Let $\alpha, \beta \in \mathbb{C}$ be algebraic with degree $2$ such that $\alpha +\beta$ is also algebraic of degree $2$. Suppose that $\mathbb{Q}(\alpha) \neq \mathbb{Q}(\beta)$. Then we have the following non-trivial stack of Galois extensions; $\mathbb{Q}(\alpha, \beta) \supset \mathbb{Q}(\alpha), \mathbb{Q}(\beta) \supset \mathbb{Q}$. Therefore the Galois group consists of four elements which is generated by $\sigma$, $\eta$ which fixes $\mathbb{Q}(\alpha)$, $\mathbb{Q}(\beta)$, respectively. Note that applying elements of the Galois group on $\gamma=\alpha + \beta$, we have four different element, $\gamma$, $\sigma(\gamma)$, $\eta(\gamma)$, $\sigma(\eta(\gamma))$. Therefore, the minimal polynomial of $\alpha + \beta$ has degree four which contradicts to the fact that $\alpha+\beta$ is of degree $2$. This completes the proof.
A: Here is an alternative but longer approach.  Let $a(x)$, $b(x)$, and $c(x)$ be monic quadratic polynomials in $\mathbb{Q}[x]$ whose roots are $\alpha$, $\beta$, and $\gamma:=\alpha+\beta$, respectively.  By the condition that $\alpha$ and $\beta$ are algebraic over $\mathbb{Q}$ with degree $2$, we see that $a$ and $b$ are irreducible over $\mathbb{Q}$.  If $c$ is reducible over $\mathbb{Q}$, then $\alpha+\beta=\gamma$ is rational, so it is obvious that $\mathbb{Q}(\alpha)=\mathbb{Q}(\gamma-\alpha)=\mathbb{Q}(\beta)$.  We now assume that $c$ is irreducible over $\mathbb{Q}$.

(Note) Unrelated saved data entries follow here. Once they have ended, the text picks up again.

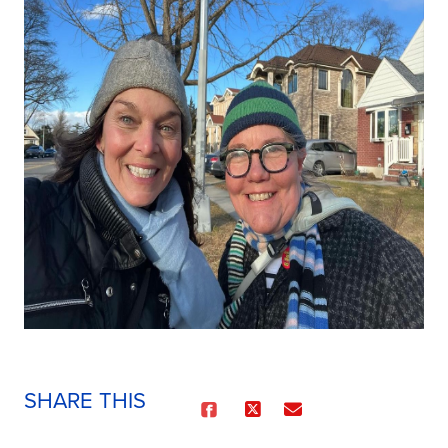
SHARE THIS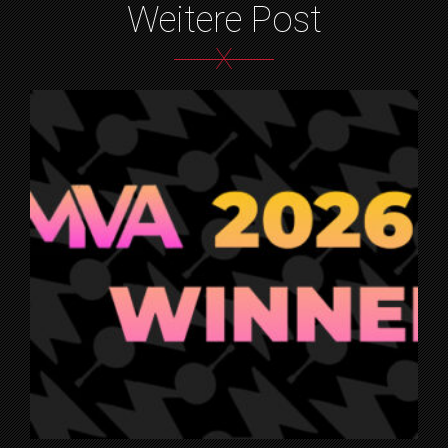
Weitere Post
X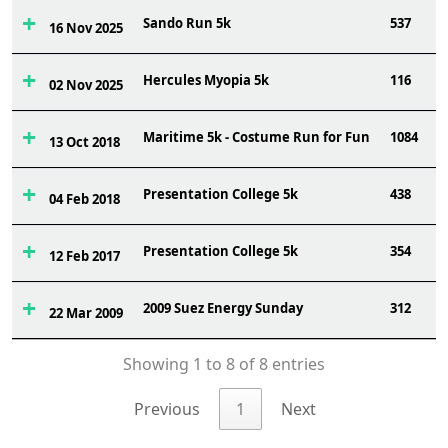
Sando Run 5k
537
16 Nov 2025
Hercules Myopia 5k
116
02 Nov 2025
Maritime 5k - Costume Run for Fun
1084
13 Oct 2018
Presentation College 5k
438
04 Feb 2018
Presentation College 5k
354
12 Feb 2017
2009 Suez Energy Sunday
312
22 Mar 2009
Showing 1 to 8 of 8 entries
Previous
1
Next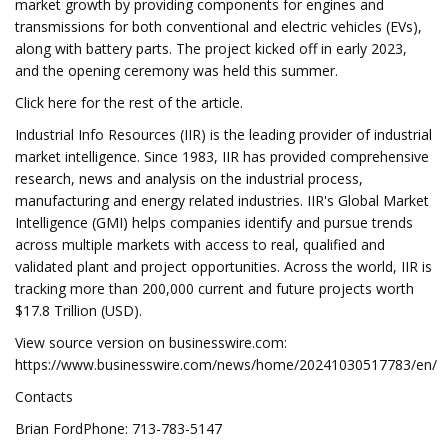
market growth by providing components for engines and
transmissions for both conventional and electric vehicles (EVs),
along with battery parts. The project kicked off in early 2023,
and the opening ceremony was held this summer.
Click here for the rest of the article.
Industrial Info Resources (IIR) is the leading provider of industrial
market intelligence. Since 1983, IIR has provided comprehensive
research, news and analysis on the industrial process,
manufacturing and energy related industries. IIR's Global Market
Intelligence (GMI) helps companies identify and pursue trends
across multiple markets with access to real, qualified and
validated plant and project opportunities. Across the world, IIR is
tracking more than 200,000 current and future projects worth
$17.8 Trillion (USD).
View source version on businesswire.com:
https://www.businesswire.com/news/home/20241030517783/en/
Contacts
Brian FordPhone: 713-783-5147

Write $p(x)$ for $a(x-\beta)\ a(x-\bar{\beta})\in\mathbb{Q}[x]$, where $\bar{\beta}$ is the other root of $b(x)$.  Clearly, $p(\gamma)=0$.  So, $c$ divides $p$ because $c$ is irreducible.  Now, if $\bar{\alpha}$ is the other root of $a(x)$, then
$$p(x)=(x-\alpha-\beta)(x-\bar{\alpha}-\beta)(x-\alpha-\bar{\beta})(x-\bar{\alpha}-\bar{\beta}).$$
Hence, there are three possibilities.
Case 1: $c(x)=(x-\alpha-\beta)(x-\bar{\alpha}-\beta)=a(x-\beta)$.  Since $a$ has rational coefficients, this implies that $\beta\in\mathbb{Q}$, a contradiction.

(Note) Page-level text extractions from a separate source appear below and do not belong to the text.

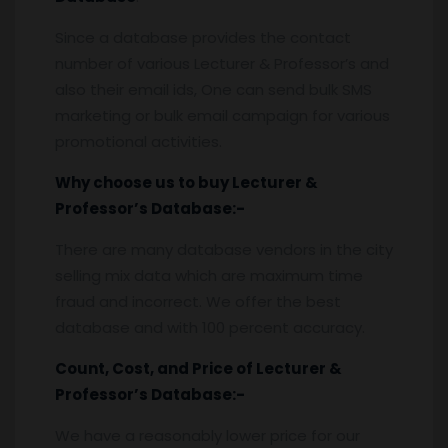
Since a database provides the contact
number of various Lecturer & Professor’s and
also their email ids, One can send bulk SMS
marketing or bulk email campaign for various
promotional activities.
Why choose us to buy
Lecturer &
Professor’s Database
:-
There are many database vendors in the city
selling mix data which are maximum time
fraud and incorrect. We offer the best
database and with 100 percent accuracy.
Count, Cost, and Price of
Lecturer &
Professor’s Database
:-
We have a reasonably lower price for our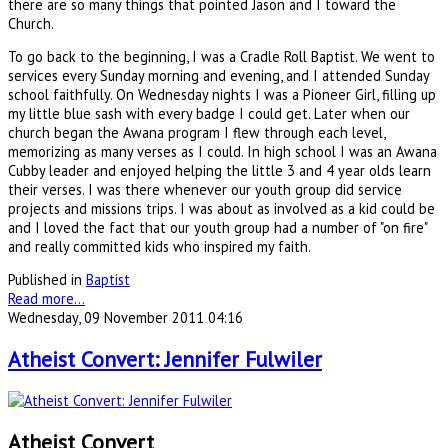
there are so many things that pointed Jason and I toward the
Church.
To go back to the beginning, I was a Cradle Roll Baptist. We went to
services every Sunday morning and evening, and I attended Sunday
school faithfully. On Wednesday nights I was a Pioneer Girl, filling up
my little blue sash with every badge I could get. Later when our
church began the Awana program I flew through each level,
memorizing as many verses as I could. In high school I was an Awana
Cubby leader and enjoyed helping the little 3 and 4 year olds learn
their verses. I was there whenever our youth group did service
projects and missions trips. I was about as involved as a kid could be
and I loved the fact that our youth group had a number of "on fire"
and really committed kids who inspired my faith.
Published in
Baptist
Read more...
Wednesday, 09 November 2011 04:16
Atheist Convert: Jennifer Fulwiler
Atheist Convert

Case 2: $c(x)=(x-\alpha-\beta)(x-\alpha-\bar{\beta})=b(x-\alpha)$.  Since $b$ has rational coefficients, this implies that $\alpha\in\mathbb{Q}$, a contradiction.
Case 3: $c(x)=(x-\alpha-\beta)(x-\bar{\alpha}-\bar{\beta})$.  Therefore, we have $$\alpha\bar{\alpha}+\beta{\bar{\beta}}+(\alpha\bar{\beta}+{\bar{\alpha}}\beta)=(\alpha+\beta)(\bar{\alpha}+\bar{\beta})\in\mathbb{Q}.$$
Since $\alpha\bar\alpha$ and $\beta\bar\beta$ are rational, we get
$$\alpha\bar{\beta}+{\bar{\alpha}}\beta\in\mathbb{Q}.$$
Thus, $$\alpha(B-\beta)+(A-\alpha)\beta\in\mathbb{Q}$$
if $A=\alpha+\bar{\alpha}\in\mathbb{Q}$ and $B=\beta+\bar\beta\in\mathbb{Q}$.  So, $\alpha\beta$ is in the rational span of $1$, $\alpha$, and $\beta$.  This means $$\big[\mathbb{Q}(\alpha,\beta):\mathbb{Q}\big]\leq 3.$$
But $$\big[\mathbb{Q}(\alpha,\beta):\mathbb{Q}\big]=\big[\mathbb{Q}(\alpha,\beta):\mathbb{Q}(\alpha)\big]\ \big[\mathbb{Q}(\alpha):\mathbb{Q}\big]=2\ \big[\mathbb{Q}(\alpha,\beta):\mathbb{Q}(\alpha)\big].$$
The only even positive integer less than or equal to $3$ is $2$, so
$$2\ \big[\mathbb{Q}(\alpha,\beta):\mathbb{Q}(\alpha)\big]=2$$
or
$$\big[\mathbb{Q}(\alpha,\beta):\mathbb{Q}(\alpha)\big]=1.$$
This shows that $\beta\in\mathbb{Q}(\alpha)$.  Thus, $\mathbb{Q}(\alpha)=\mathbb{Q}(\beta)$.